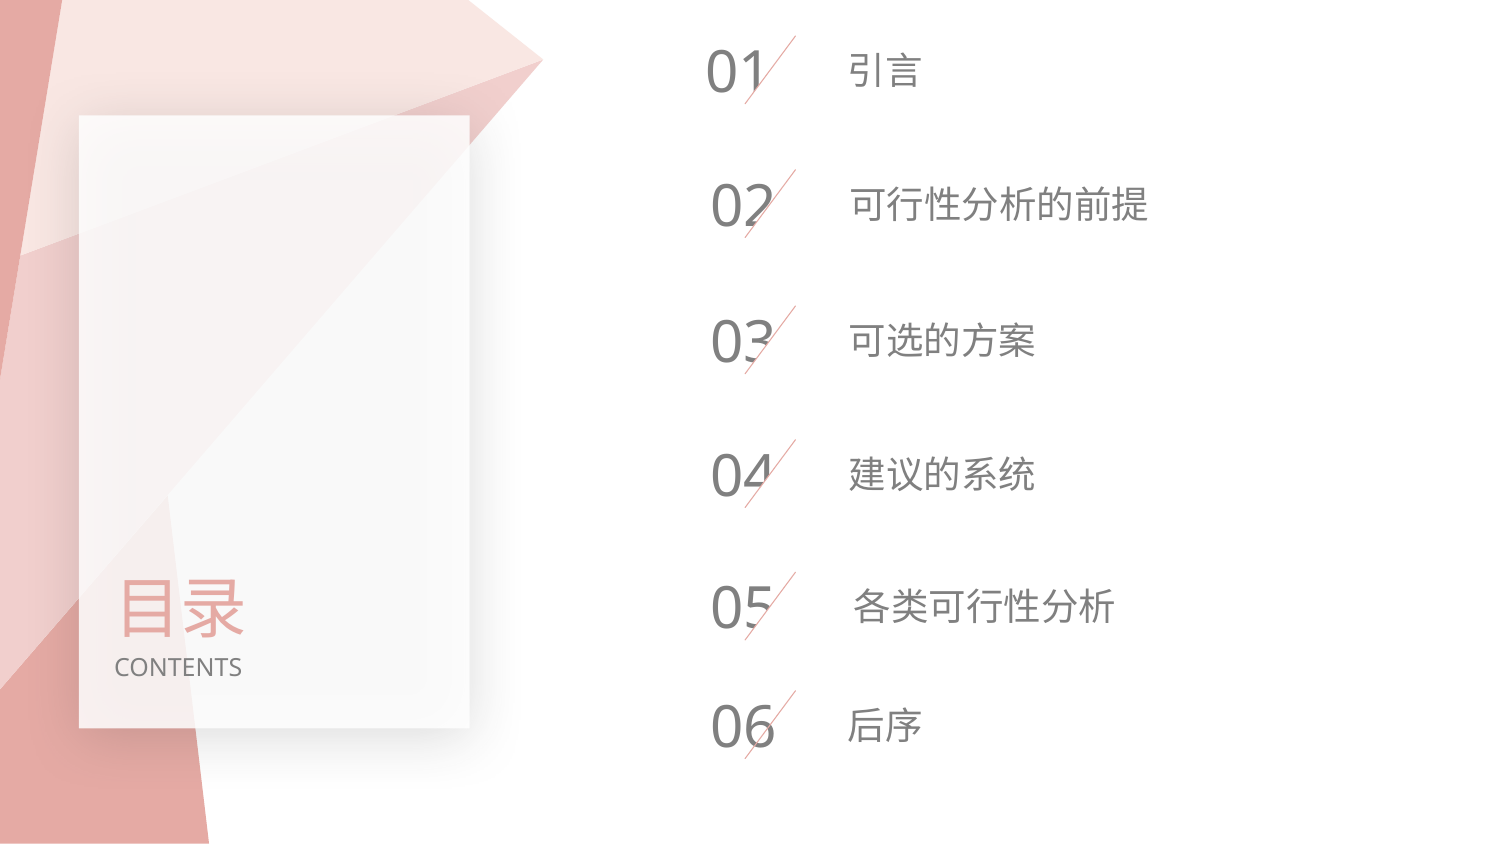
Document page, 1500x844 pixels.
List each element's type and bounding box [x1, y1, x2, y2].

text_box [695, 296, 1053, 384]
text_box [695, 562, 1138, 650]
text_box [695, 430, 1053, 517]
text_box [695, 681, 939, 768]
text_box [695, 160, 1167, 247]
text_box [0, 0, 544, 844]
text_box [695, 26, 939, 114]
━━━━━━━━━━━━━━━━━━━━━━━━━━━━━━
#### [REQUIRED WORK]
After removing the pictures, repeat the remaining records exactly.

#### [THE COMPLETED TASK]
Document page, 1500x844 pixels.
List each element's type and bounding box [x1, y1, x2, y2].

text_box [695, 296, 1053, 384]
text_box [695, 562, 1138, 650]
text_box [695, 430, 1053, 517]
text_box [695, 681, 939, 768]
text_box [695, 160, 1167, 247]
text_box [0, 0, 544, 844]
text_box [695, 26, 939, 114]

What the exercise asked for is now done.